Les auteurs démêlent une chauve-souris frugivore d’un filet lors du Bat-a-thon du Belize.
Ce qu’on ne sait toujours pas
Bien que notre étude ait révélé de nombreuses cibles thérapeutiques potentielles pour le diabète, des recherches supplémentaires doivent être menées pour démontrer si nos séquences d’ADN de chauve-souris frugivore peuvent aider à comprendre, gérer ou guérir le diabète chez l’homme.
Certaines de nos découvertes sur les chauves-souris frugivores peuvent n’être pas liées au métabolisme ou être spécifiques uniquement aux chauves-souris frugivores jamaïcaines. Il y a près de 200 espèces de chauves-souris frugivores. Étudier davantage de chauves-souris aidera les chercheurs à clarifier quelles séquences d’ADN de chauves-souris frugivores sont pertinentes pour le traitement du diabète.
Notre étude s’est également concentrée uniquement sur les pancréas et les reins des chauves-souris.
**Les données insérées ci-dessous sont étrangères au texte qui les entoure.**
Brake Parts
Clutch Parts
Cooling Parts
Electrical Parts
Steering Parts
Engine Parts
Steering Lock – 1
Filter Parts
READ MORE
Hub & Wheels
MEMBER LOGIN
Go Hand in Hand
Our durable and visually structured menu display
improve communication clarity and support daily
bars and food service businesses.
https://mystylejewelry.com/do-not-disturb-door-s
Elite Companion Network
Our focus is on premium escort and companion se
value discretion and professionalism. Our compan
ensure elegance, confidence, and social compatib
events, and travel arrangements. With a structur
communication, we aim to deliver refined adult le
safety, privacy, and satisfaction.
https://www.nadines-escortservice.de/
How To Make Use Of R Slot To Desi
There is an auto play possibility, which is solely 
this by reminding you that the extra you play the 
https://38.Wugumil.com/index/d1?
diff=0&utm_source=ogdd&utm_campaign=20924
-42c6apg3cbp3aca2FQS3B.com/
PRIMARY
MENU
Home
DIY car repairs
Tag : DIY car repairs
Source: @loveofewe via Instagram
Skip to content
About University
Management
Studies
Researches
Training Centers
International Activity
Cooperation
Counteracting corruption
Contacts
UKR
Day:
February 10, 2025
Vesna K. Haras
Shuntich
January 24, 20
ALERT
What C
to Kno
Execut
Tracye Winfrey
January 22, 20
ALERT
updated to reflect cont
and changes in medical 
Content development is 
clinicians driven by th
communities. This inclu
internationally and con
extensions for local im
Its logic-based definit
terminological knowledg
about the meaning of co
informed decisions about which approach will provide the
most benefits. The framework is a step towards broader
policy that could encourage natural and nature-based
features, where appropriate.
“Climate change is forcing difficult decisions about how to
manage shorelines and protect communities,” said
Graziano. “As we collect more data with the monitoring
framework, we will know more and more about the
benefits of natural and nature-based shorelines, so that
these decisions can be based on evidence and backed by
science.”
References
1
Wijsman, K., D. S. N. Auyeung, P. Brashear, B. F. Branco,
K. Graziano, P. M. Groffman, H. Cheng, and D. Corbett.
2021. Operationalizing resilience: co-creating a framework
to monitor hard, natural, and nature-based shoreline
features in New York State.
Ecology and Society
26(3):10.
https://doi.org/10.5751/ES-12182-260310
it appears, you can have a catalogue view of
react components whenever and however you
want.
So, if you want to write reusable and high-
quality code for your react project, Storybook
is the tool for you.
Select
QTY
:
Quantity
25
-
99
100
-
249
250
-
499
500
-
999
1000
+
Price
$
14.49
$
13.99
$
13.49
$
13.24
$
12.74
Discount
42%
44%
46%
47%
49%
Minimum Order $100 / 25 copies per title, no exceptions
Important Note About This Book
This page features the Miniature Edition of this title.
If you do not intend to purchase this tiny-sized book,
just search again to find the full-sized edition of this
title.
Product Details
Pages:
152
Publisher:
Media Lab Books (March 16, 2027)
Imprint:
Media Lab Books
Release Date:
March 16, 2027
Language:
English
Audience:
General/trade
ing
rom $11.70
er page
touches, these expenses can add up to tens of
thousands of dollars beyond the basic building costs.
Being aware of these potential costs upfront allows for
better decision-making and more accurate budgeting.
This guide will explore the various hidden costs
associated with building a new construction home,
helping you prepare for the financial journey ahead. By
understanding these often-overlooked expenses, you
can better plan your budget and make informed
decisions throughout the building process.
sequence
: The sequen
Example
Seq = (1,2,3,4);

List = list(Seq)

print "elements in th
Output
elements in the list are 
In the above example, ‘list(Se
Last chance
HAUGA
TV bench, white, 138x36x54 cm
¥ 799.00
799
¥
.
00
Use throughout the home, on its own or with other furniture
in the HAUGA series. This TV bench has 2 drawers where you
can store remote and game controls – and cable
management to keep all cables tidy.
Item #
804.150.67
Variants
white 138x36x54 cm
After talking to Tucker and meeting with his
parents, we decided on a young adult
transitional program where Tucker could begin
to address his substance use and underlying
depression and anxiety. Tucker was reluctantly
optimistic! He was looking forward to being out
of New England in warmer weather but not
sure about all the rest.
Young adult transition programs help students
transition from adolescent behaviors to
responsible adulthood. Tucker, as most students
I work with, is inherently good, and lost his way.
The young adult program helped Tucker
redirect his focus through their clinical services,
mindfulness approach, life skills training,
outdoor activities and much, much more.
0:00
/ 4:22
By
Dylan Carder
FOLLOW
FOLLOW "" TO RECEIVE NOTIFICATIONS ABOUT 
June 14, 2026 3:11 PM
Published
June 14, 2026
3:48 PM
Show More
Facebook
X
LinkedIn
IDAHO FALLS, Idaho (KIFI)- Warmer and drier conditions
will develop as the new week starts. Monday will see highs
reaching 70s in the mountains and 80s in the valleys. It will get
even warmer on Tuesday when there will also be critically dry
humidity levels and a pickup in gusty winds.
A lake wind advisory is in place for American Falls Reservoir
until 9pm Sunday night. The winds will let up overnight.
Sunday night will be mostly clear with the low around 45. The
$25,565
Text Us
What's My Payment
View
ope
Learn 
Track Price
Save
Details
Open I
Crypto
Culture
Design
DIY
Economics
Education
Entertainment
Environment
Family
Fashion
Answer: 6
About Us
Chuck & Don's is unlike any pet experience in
L’analyse d’autres organes impliqués dans le métabolisme, tels que le foie et l’intestin grêle, aidera les chercheurs à mieux comprendre le métabolisme des chauves-souris frugivores et à concevoir des traitements appropriés.
Et après
Notre équipe teste actuellement les séquences d’ADN régulatrices qui permettent aux chauves-souris frugivores de manger autant de sucre et vérifie si nous pouvons les utiliser pour mieux réguler la réaction des humains au glucose.
Nous faisons cela en échanger les séquences d’ADN régulatrices chez la souris avec ceux des chauves-souris frugivores et tester leurs effets sur la façon dont ces souris gèrent leur taux de glucose.
Wei Gordon est professeur adjoint de biologie au Menlo College. Nadav Ahituv est professeur au Département de bioingénierie et des sciences thérapeutiques et directeur de l’Institut de génétique humaine de l’Université de Californie à San Francisco. Cet article est republié à partir de La conversation sous un Licence Creative Commons. Lis le article original.